A Ferney, 21 auguste [1771]
Sire,
Votre Majesté va rire de ma requête: elle dira que je radote.
Je lui demande une place de conseiller d’état. (Ce n’est pas pour moi, comme vous le croyez bien, et je ne donne point de conseil aux rois, excepté peut-être à l’empereur de la Chine). Je m’imagine d’ailleurs que m. de Lentulus appuiera ma requête. C’est pour un banneret ou banderet de votre principauté de Neuchâtel, nommé Ostervald, qui est persécuté par les prêtres. Il a servi longtems votre majesté, et je crois qu’il est excommunié.
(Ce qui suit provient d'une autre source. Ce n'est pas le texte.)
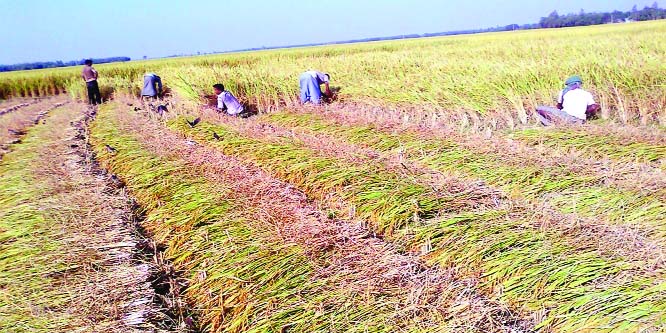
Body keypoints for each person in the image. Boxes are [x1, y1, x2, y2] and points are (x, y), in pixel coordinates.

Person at [536, 75, 600, 126]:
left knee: (538, 108)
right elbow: (593, 107)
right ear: (579, 84)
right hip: (580, 120)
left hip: (567, 117)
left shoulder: (564, 92)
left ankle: (550, 125)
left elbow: (559, 106)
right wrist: (587, 114)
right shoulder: (586, 93)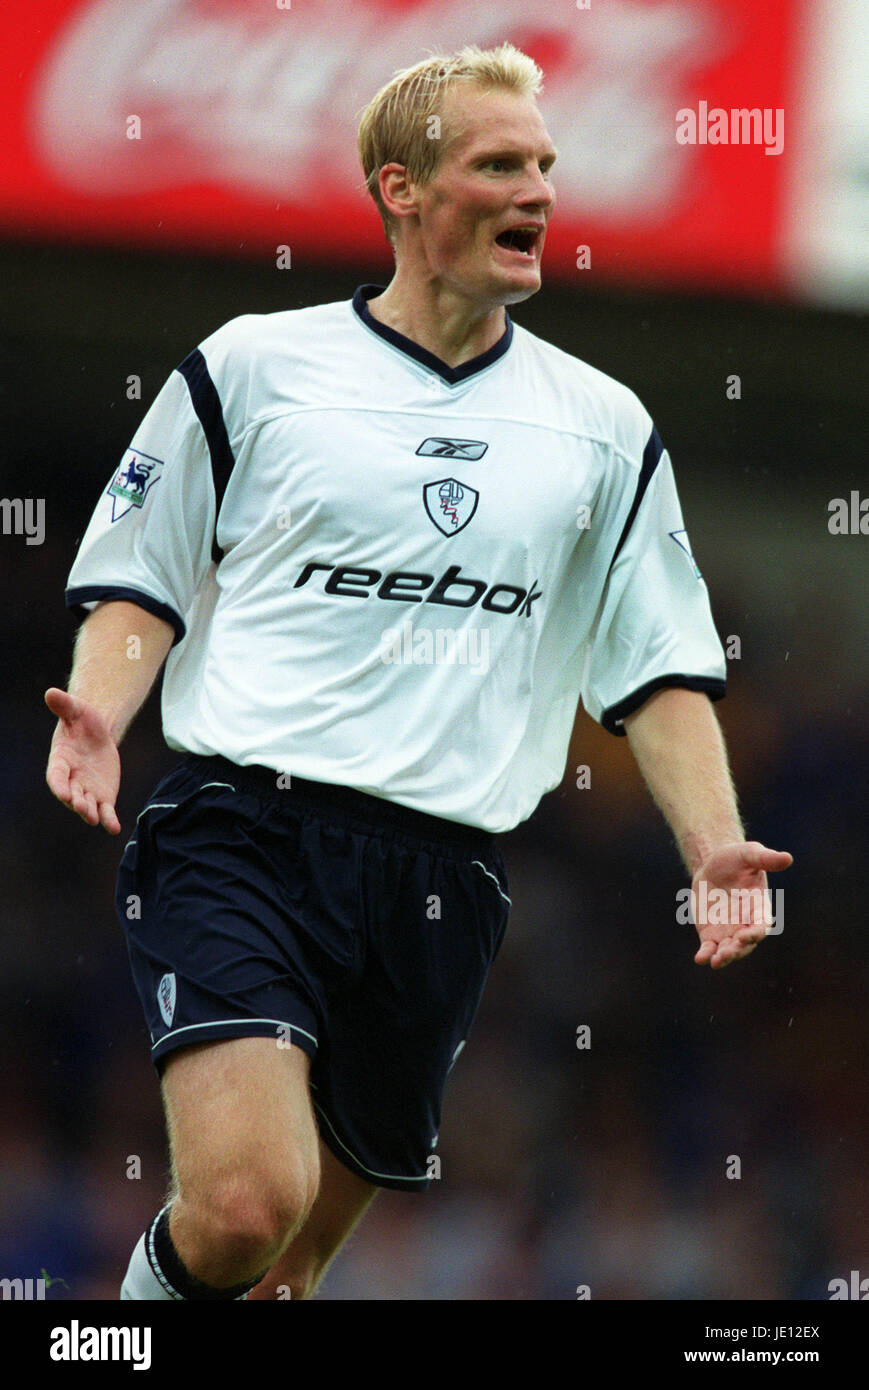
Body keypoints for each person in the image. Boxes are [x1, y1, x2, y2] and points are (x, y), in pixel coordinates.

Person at [45, 43, 792, 1301]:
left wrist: (712, 843)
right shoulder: (253, 367)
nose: (538, 192)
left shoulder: (600, 426)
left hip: (441, 884)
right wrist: (102, 714)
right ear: (400, 188)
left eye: (545, 166)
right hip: (244, 832)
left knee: (280, 1276)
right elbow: (140, 578)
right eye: (499, 164)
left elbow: (659, 664)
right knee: (241, 1205)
Voilà deux puissantes raisons, à mon gré, pour le faire conseiller d’état. Cet homme est d’un esprit très doux, très conciliant et très sage, et en même temps d’une philosophie intrépide, capable de rendre service à la raison et à vous, et également attaché à l’un et à l’autre. Il est de votre siècle; et les Neuchâtelois sont encore du treisième ou du quatorzième. Ce n’est pas assez que la prêtraille de ce pays là ait condamné Petitpierre pour n’avoir pas cru l’enfer éternel, ils ont condamné le banderet Ostervald pour n’avoir point cru d’enfer du tout. Ces marauds là ne savent pas que c’était l’opinion de Cicéron et de César. Vous qui avez l’éloquence de l’un, et qui vous battez comme l’autre, ne pourriez vous point mortifier la huaille sacerdotale en réhabilitant votre banderet par une belle place de conseiller d’état dans Neuchâtel?
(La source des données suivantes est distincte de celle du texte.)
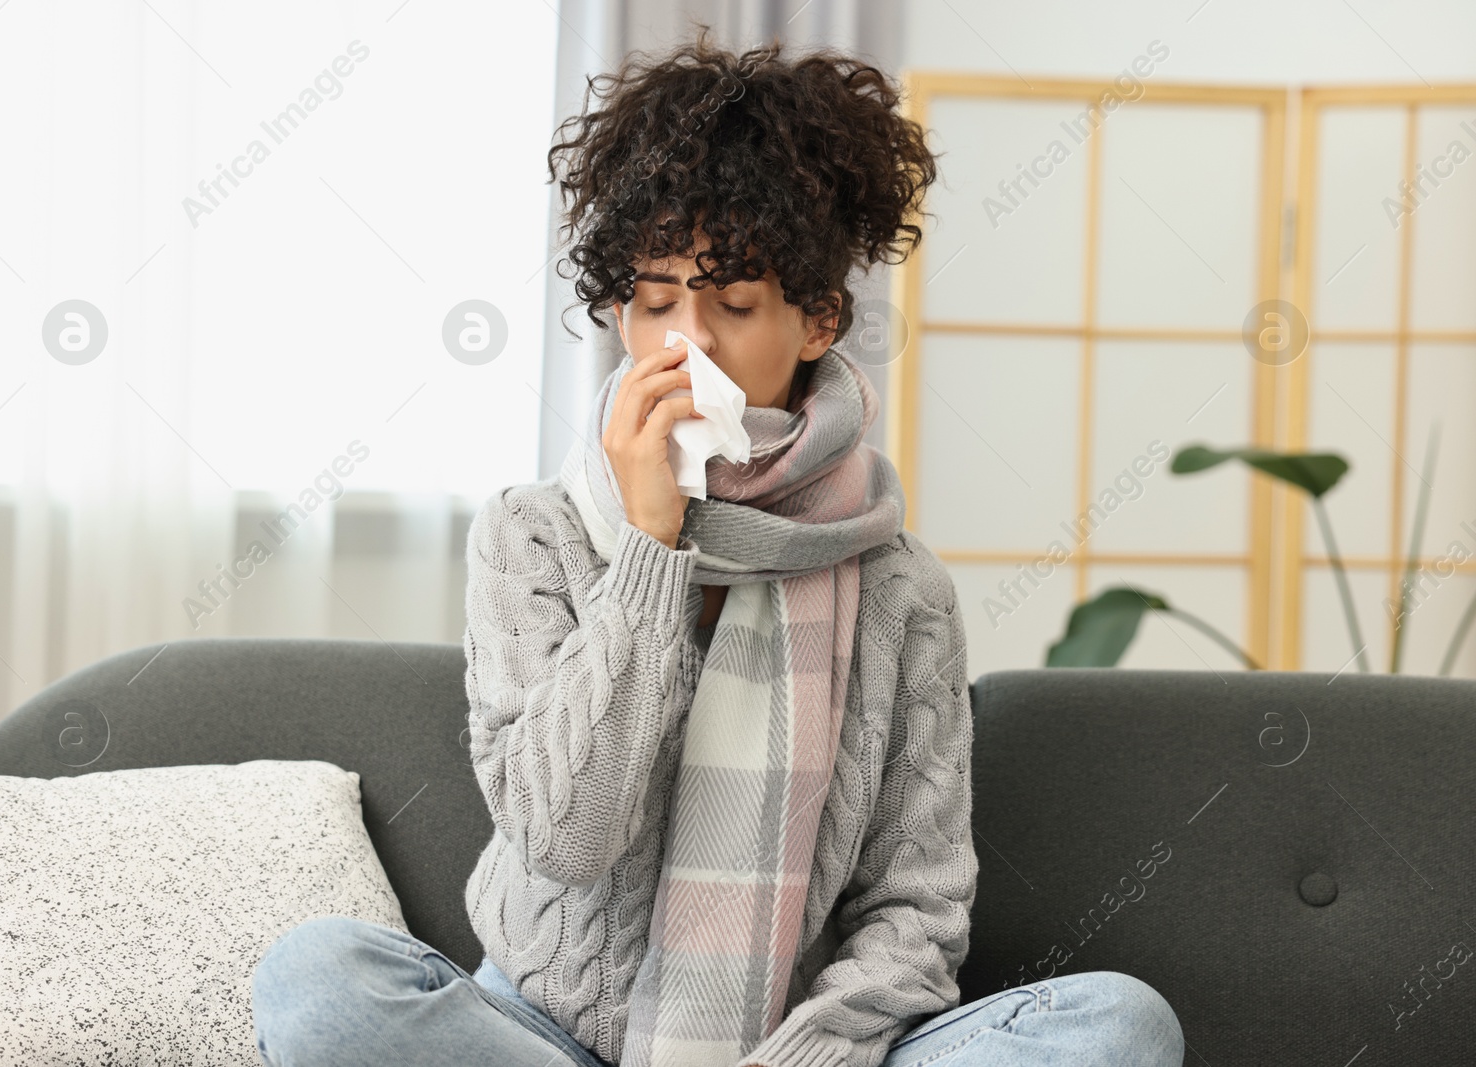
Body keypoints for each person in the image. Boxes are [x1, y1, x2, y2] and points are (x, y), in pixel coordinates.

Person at [250, 28, 1186, 1067]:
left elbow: (915, 915)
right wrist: (651, 547)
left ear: (819, 318)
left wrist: (800, 1058)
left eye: (734, 304)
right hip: (540, 1033)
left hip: (790, 1048)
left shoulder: (898, 583)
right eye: (653, 302)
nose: (684, 342)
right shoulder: (533, 534)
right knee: (320, 980)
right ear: (618, 310)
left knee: (1117, 1023)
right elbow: (564, 838)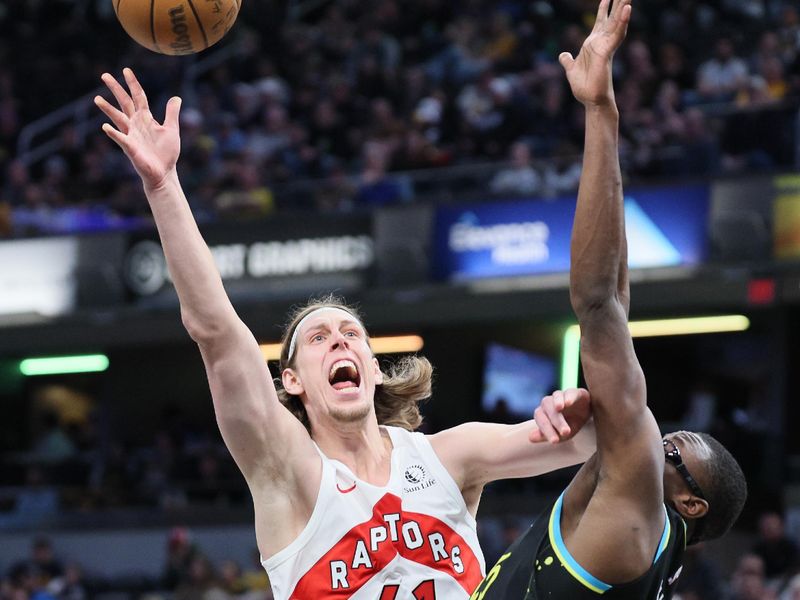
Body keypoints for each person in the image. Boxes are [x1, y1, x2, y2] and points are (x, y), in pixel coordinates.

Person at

Le grand Julien, mon autre héros, lui aurait accordé cette grâce, sur ma parole.
Je vous demande pardon de ma témérité; mais puisque ce banderet Ostervald est menacé par le consistoire d’être damné dans l’autre monde, ne peut on pas demander pour lui quelque agrément dans celui ci? Cette idée m’est venue dans la tête, et je la mets à vos pieds. Je pense que ce banderet a très grande raison de dire qu’il n’y a plus d’enfer, puisque Jesus Christ a racheté tous nos péchés.
On dit que mes chers Russes ont été battus par les Turcs; j’en suis au désespoir, et je supplie votre majesté de daigner me consoler.